Improving financial inclusion for Americans with disabilities
Some banks and federal regulators — including the Federal Deposit Insurance Corp., Consumer Financial Protection Bureau, and state treasurers’ offices across the country — have stepped up to design financial education, products, and services to address the challenges of financial inclusion for people with disabilities.
National Disability Institute has enjoyed an effective working relationship with Wells Fargo and the design and promotion of the bank’s Hands on Banking® financial education materials.
Hands on Banking is a free, noncommercial financial education program available in English and Spanish that teaches people, in all stages of life, about the basics of responsible money management — how to create a budget, save and invest, borrow responsibly, buy a home, and establish a small business.

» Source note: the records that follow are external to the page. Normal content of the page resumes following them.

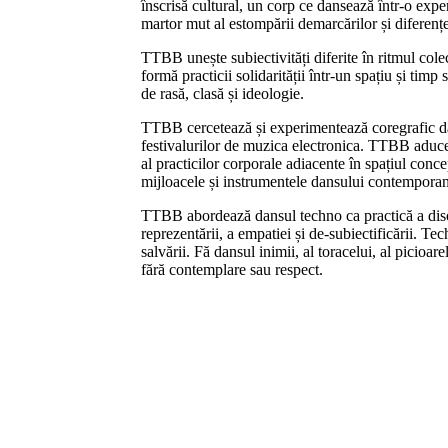
înscrisă cultural, un corp ce dansează într-o expe
martor mut al estompării demarcărilor și diferențe
TTBB unește subiectivități diferite în ritmul cole
formă practicii solidarității într-un spațiu și timp
de rasă, clasă și ideologie.
TTBB cercetează și experimentează coregrafic dan
festivalurilor de muzica electronica. TTBB aduce
al practicilor corporale adiacente în spațiul concep
mijloacele și instrumentele dansului contemporan
TTBB abordează dansul techno ca practică a disolu
reprezentării, a empatiei și de-subiectificării. 
salvării. Fă dansul inimii, al toracelui, al picioar
fără contemplare sau respect.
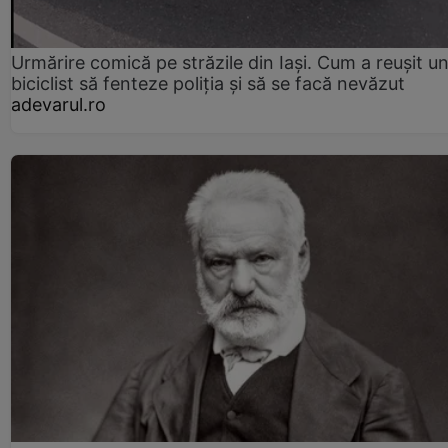
Urmărire comică pe străzile din Iași. Cum a reușit u
biciclist să fenteze poliția și să se facă nevăzut
adevarul.ro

National Disability Institute has released quick reference and disability supplemental guides that complement the Hands on Banking instructor guides for adults, young adults, and entrepreneurs. The new guides provide financial educators, service providers at American Job Centers and Vocational Rehabilitation offices, and community-based organizations access to resources and tools specifically for persons with disabilities.
CRA modernization will help financial institutions work cooperatively with the disability community to fulfill the intent of the Americans with Disabilities Act — to advance economic self-sufficiency, equality of opportunity, and community participation — and the intent of the CRA to meet the credit needs of low- and moderate-income neighborhoods and individuals who have the most financial needs.
Working together, banks, community partners, and federal, state, and local governments can bring individuals with disabilities in low- and moderate-income neighborhoods into the financial mainstream.
There has never been a more timely opportunity to relook at the approaches, roles, and responsibilities of regulated financial institutions to proactively address the financial access and economic opportunity needs of people with disabilities.